Electrostatic Potential Distribution Prediction Using Convolutional Neural Networks

Digital images of rocks obtained using high-resolution, micro-computed X-ray tomography (micro-CT) have become an increasingly popular aid in studying pore-scale processes. Petrophysical properties such as permeability, porosity, and fluid saturation are important factors in estimating the amount of hydrocarbon in place and determining the mechanisms of fluid flow through porous media. One of the most common methods of delineating hydrocarbon saturation in rock is measuring the electrical resistivity, a quantification of how strongly a material resists electric current. Using micro-CT images and appropriately identifying the grain and fluid phase distributions, one can numerically calculate the resistivity and electric potential distribution through an arbitrary porous medium. However, wholly deterministic calculations of pore-scale electrical properties require hours to days of simulation using high performance computing and cannot be easily generalized to complex, heterogeneous reservoir rocks.
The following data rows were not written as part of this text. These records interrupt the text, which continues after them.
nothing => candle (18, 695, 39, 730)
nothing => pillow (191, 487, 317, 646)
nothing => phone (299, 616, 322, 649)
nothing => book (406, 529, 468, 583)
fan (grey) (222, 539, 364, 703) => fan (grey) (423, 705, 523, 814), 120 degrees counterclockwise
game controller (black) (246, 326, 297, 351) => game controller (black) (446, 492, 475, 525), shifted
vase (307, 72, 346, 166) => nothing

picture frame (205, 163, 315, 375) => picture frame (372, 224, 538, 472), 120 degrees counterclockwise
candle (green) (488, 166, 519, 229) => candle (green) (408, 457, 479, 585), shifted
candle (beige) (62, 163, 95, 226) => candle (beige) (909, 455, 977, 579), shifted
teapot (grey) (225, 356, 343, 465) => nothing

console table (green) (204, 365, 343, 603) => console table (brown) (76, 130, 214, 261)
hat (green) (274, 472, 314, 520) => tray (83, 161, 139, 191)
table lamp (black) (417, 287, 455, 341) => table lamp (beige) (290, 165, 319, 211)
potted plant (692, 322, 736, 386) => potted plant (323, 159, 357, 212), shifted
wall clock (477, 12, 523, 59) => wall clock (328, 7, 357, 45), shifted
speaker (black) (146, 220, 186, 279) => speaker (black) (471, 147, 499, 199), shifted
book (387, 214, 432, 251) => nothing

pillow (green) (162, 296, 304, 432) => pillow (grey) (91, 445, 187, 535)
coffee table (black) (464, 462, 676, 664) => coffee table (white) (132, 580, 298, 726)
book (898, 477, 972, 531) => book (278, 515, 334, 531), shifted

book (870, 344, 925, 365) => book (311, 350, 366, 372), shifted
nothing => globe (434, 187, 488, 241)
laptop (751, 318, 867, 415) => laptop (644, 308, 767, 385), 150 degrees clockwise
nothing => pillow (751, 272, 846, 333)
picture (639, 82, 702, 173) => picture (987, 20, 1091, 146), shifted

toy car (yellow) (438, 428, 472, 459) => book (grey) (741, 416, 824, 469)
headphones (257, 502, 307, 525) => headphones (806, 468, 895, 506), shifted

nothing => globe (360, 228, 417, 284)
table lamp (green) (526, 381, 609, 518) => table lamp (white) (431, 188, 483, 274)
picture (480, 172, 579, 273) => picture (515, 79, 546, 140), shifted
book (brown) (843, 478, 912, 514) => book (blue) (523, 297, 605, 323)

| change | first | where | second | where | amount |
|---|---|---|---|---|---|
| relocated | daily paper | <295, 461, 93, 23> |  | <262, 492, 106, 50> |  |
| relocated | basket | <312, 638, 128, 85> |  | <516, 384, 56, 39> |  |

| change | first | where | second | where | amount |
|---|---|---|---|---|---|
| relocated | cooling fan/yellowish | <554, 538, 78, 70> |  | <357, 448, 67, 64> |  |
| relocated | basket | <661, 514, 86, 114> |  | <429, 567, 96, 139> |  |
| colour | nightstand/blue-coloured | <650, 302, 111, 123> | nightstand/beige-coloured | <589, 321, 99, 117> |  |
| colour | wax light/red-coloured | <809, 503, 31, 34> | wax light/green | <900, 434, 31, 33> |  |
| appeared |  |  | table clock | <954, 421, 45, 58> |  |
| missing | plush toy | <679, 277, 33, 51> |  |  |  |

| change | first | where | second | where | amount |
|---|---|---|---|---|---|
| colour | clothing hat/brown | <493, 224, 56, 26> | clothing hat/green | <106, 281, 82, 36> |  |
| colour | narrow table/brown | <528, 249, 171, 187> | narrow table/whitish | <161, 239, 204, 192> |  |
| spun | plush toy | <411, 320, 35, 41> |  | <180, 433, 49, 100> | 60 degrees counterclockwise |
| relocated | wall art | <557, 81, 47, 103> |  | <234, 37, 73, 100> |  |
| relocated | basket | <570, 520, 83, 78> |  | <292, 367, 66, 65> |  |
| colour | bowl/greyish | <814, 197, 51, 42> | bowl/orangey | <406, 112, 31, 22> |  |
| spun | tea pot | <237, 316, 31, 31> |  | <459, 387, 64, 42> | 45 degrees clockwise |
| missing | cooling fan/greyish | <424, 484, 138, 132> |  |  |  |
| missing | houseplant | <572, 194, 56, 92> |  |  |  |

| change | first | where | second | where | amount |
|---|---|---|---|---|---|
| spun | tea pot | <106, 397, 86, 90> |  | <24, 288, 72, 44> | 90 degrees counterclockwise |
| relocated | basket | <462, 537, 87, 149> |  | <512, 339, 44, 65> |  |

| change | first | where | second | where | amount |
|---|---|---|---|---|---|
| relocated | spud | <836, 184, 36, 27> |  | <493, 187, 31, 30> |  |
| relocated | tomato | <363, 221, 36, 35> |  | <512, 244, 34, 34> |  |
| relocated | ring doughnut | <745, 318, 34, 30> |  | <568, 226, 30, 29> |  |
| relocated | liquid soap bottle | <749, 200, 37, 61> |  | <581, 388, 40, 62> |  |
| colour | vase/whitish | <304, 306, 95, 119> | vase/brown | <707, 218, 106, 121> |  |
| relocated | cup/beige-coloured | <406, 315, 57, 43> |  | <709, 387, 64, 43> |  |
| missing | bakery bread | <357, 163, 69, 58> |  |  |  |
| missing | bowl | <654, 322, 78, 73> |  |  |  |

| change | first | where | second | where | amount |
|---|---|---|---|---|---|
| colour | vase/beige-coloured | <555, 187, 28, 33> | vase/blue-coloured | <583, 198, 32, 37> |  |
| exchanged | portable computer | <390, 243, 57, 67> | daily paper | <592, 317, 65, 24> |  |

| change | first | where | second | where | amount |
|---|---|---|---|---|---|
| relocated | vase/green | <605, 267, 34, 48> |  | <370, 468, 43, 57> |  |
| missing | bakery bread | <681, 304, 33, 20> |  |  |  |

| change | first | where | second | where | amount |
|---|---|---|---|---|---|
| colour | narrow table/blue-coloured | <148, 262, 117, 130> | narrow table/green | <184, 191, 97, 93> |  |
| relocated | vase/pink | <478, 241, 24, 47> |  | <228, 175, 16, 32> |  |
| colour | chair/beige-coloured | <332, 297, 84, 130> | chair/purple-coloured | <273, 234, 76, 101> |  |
Here we show the feasibility of applying deep learning techniques to predict the distribution of electric potential in three-dimensional porous media. A convolutional neural network (CNN) is set up to compute geometrical information and extract spatial relationships between the porous medium morphology and the potential field. The CNN is trained using direct pore-scale simulation in a granular medium. The results show an accurate prediction of the potential field through various granular and slightly consolidated porous media, both model and natural, within a few minutes. Using CNNs to accelerate the calculation of a potential field can lead to automating the estimation of hydrocarbon saturation in real time.